Scorpions "voltaram a casa" no 50º aniversário


Scorpions "voltaram a casa" no 50º aniversário

Scorpions enchem a MEO Arena, no Parque das Nações, numa celebração digna dos cinquenta anos de carreira.

Às nove horas, hora agendada para o início do concerto, um pano com a coroa alusiva ao último álbum da banda, Return to Forever, cobre todo o palco. Às nove e meia soa o alarme, cai o pano e ao som de uma explosão começa "Going Out With a Bang". A multidão que encheu a MEO Arena não hesitou em saltar ao ouvir a voz única de Klaus Meine que não se fazia ouvir em Portugal desde 2014. Sem pausas começa a "Make It Real" com a bandeira portuguesa como pano de fundo seguida de uma breve apresentação da banda que o público acolhe de braços abertos.

Envolvidos de ecrãs, os Scorpions foram alterando o cenário que ia acompanhando os temas. Ainda que no início, já se sentiam os anos 70 e embora a presença das guitarras tenha dominado grande parte do espectáculo, em "The Zoo", como não podia deixar de ser, Jabs solou com a talk box mas não com menor intensidade.

Numa versão mais acústica e intimista, Klaus Meine junta-se a Matthias Jabs e Rudolf Schenker, ambos por momentos na guitarra acústica, e Pawel Maciwoda no baixo para relembrar os clássicos num dos momentos mais altos da noite, referindo que "It feels good coming home to Lisboa". Foi assim, ao som de "Always Somewhere", "Send Me An Angel" e "Wind of Change", que a multidão mais se fez ouvir. Os telemóveis iluminaram a MEO Arena e nem nas bancadas o público ficava sentado.

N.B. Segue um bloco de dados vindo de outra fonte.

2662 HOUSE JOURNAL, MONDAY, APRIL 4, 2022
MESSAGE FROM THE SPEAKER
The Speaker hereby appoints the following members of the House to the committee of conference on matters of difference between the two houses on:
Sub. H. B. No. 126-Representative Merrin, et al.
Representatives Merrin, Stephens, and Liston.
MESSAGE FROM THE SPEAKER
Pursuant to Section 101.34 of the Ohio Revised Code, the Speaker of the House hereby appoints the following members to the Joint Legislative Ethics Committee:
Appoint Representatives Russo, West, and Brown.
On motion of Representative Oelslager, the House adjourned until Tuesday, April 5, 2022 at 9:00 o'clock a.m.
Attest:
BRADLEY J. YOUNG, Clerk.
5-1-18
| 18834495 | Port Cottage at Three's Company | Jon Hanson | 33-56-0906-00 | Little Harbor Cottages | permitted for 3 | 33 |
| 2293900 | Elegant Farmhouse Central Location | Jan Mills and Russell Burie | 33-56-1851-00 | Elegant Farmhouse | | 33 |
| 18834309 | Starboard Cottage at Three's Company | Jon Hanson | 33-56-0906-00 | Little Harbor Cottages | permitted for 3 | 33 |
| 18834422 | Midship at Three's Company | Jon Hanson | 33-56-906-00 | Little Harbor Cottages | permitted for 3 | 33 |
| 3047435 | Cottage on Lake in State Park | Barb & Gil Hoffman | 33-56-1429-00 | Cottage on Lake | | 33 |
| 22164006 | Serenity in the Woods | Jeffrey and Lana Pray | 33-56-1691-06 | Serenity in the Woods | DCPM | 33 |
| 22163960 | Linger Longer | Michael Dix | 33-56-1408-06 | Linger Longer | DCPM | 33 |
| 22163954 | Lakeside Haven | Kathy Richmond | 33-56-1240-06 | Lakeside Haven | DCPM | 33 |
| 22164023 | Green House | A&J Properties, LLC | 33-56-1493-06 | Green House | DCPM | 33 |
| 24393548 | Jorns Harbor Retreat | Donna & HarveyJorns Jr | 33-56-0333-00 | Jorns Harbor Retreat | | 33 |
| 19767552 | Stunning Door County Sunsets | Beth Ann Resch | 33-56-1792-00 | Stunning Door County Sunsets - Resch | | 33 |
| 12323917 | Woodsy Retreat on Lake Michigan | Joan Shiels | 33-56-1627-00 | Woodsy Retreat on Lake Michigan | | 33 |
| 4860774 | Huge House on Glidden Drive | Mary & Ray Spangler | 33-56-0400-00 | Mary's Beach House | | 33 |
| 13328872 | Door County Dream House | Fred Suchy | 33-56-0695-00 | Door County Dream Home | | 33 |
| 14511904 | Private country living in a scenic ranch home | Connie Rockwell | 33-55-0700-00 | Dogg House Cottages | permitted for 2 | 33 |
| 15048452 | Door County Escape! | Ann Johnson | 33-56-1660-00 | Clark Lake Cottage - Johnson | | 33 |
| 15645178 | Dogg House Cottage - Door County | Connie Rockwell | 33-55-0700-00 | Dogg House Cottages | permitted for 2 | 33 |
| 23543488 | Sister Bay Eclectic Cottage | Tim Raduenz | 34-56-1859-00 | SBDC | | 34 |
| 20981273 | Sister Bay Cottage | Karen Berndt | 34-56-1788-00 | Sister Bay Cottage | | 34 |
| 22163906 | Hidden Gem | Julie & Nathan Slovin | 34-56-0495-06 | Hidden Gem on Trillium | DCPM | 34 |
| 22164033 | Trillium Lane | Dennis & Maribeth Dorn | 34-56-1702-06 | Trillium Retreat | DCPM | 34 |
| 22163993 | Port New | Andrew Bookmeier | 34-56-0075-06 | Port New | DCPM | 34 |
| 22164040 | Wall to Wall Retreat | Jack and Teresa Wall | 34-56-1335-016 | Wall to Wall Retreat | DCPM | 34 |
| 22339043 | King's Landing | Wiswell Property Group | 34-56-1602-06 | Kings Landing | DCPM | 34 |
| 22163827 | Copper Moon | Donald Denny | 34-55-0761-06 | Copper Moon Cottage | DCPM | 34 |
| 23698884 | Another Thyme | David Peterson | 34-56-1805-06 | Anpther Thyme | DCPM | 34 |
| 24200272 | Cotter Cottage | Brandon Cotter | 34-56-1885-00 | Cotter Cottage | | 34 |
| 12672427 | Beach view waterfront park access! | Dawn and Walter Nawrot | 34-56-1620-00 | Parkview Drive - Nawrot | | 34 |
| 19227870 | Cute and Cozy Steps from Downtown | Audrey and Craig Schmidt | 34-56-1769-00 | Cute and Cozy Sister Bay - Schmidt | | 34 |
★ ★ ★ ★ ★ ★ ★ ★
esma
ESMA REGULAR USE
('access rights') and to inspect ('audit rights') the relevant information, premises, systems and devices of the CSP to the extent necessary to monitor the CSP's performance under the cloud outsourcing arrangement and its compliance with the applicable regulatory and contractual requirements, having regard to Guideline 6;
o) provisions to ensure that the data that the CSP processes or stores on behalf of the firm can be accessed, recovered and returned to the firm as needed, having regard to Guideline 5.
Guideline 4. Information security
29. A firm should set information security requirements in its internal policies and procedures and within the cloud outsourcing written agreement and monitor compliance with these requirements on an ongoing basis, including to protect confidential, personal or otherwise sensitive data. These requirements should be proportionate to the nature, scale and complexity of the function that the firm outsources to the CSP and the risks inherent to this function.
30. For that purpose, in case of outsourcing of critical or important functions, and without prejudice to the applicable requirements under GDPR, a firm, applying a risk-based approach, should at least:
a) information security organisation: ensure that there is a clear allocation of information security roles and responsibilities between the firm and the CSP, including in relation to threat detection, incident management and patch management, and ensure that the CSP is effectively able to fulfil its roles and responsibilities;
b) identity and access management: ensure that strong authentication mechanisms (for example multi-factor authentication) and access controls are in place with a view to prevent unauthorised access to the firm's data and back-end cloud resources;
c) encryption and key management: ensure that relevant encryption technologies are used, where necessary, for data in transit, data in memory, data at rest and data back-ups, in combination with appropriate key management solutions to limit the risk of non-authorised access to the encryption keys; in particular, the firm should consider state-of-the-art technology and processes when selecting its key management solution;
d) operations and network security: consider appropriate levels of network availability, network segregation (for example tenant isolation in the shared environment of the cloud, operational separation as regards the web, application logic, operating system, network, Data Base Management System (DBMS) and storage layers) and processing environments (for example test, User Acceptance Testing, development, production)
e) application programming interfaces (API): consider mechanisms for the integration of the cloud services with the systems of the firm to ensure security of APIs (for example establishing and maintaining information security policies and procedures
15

Mikkey Dee teve também tempo para brilhar. O baterista dos Motörhead, que substitui Kottak para esta tour e que durante todo o concerto se manteve numa posição superior no palco, subiu ainda mais a fasquia. Sozinho e elevado numa plataforma, o músico de 52 anos solou como a idade que não tem, acompanhado do apoio do público e da discografia da banda como cenário de fundo.

E é o solo de bateria que introduz a "Right Now" que traz os restantes membros de volta a palco. Revisitando o ano de 1984, e agora em tom de despedida, a MEO Arena canta "Big City Nights" com tanta energia quanto a banda provou ter, fazendo parecer leves os 50 anos de carreira.

Abraçados de aplausos, os Scorpions voltam a entrar em palco para um curto encore. Os portugueses cantaram em conjunto com a banda o "Still Loving You", demonstrando que os anos passam mas este grande clássico continua a não sair da memória. E para o fim fica "Rock You Like A Hurricane" que termina definitivamente com a noite mas não com menos entusiasmo. "Thank you very much Lisboa", agradece a banda numa despedida demorada após um concerto curto acompanhada de aplausos do público até ao último momento.

Depois de uma performance exemplar dos Scorpions, a acústica da MEO Arena deixou mais uma vez bastante a desejar. A sala, que tem sido alvo de trabalhos de melhoria de acústica, está ainda aquém das características desejadas, o que se reflectiu na imperceptibilidade da voz de Meine em grande parte do espectáculo. No entanto tanto a banda como o público mantiveram a coerência e energia durante toda a noite, fazendo dela digna de um 50º aniversário.